Here’s a little secret that’s not so secret: everyone loves a good cheerleader. Not just the ones who nail every move, but the ones who lift the team’s spirits, who offer a hand when someone stumbles, and who cheer the loudest when others succeed. That’s my girls.

But let’s dig a bit deeper. When people cry "favoritism," what are they really saying? Often, it’s less about the so-called favored ones and more about the insecurities and entitlements of those pointing fingers. It’s easier to label someone else as the teacher’s pet, the coach’s favorite, or the star child, rather than introspect and ask, “Am I doing my best? Am I contributing positively?”

Entitlement is a tricky beast. It whispers that we deserve accolades without the accompanying effort, that our mere presence should be enough. But life, as we all learn sooner or later, doesn’t work that way. Success is a blend of talent, hard work, and the right attitude. And while everyone deserves a fair shot, not everyone puts in the same amount of elbow grease.

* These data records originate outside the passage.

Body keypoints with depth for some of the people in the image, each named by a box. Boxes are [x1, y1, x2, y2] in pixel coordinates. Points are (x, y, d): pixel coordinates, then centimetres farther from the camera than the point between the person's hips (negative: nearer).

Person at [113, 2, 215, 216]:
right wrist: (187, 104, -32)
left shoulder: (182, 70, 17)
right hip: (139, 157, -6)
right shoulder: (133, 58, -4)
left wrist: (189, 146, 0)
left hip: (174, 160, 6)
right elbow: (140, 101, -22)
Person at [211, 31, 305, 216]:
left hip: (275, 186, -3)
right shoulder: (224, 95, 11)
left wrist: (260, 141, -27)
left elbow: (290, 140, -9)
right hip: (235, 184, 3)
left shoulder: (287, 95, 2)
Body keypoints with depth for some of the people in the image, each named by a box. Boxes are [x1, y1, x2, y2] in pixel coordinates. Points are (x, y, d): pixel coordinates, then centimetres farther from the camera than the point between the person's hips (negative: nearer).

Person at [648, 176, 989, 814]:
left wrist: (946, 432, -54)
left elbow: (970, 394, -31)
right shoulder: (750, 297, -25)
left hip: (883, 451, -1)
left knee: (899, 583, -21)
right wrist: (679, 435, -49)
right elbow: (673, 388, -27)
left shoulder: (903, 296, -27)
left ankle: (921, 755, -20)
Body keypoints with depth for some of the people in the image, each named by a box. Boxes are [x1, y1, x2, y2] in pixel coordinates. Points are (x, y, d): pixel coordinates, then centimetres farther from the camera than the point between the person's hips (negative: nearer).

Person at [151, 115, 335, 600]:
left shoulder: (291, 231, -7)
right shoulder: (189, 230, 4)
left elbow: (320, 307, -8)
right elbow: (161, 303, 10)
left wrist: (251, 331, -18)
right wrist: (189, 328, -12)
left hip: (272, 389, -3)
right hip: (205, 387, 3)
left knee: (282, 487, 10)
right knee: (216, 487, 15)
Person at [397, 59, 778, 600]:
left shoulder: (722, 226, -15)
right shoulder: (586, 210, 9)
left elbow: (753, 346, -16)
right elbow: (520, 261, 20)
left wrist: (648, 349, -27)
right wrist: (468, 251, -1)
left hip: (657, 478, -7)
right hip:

So, to those who might think their child's position on a team is dictated by anyone other than their coaches, here’s a friendly challenge: step up your game. Match their enthusiasm, dedication, and team spirit. Because, in the end, it’s not about favorites. It’s about fostering an environment where everyone strives to be their best selves.

And parents, let’s lead by example. Let’s encourage our kids to celebrate each other’s victories, big or small. Let’s teach them that recognition comes from effort, and that genuine success is never handed out but earned.

To all the athletes working hard and encouraging others, keep shining. And to everyone else, don’t dim someone else’s light—use it to find your own path to brilliance.

As for me? I’m just a mom sitting in my car, trying to keep my iced coffee from melting and my sanity intact, cheering my daughters and their friends on to be good people who love others well. Let’s all strive to be a little more like them—and maybe a little less like those who think "favoritism" is a four-letter word.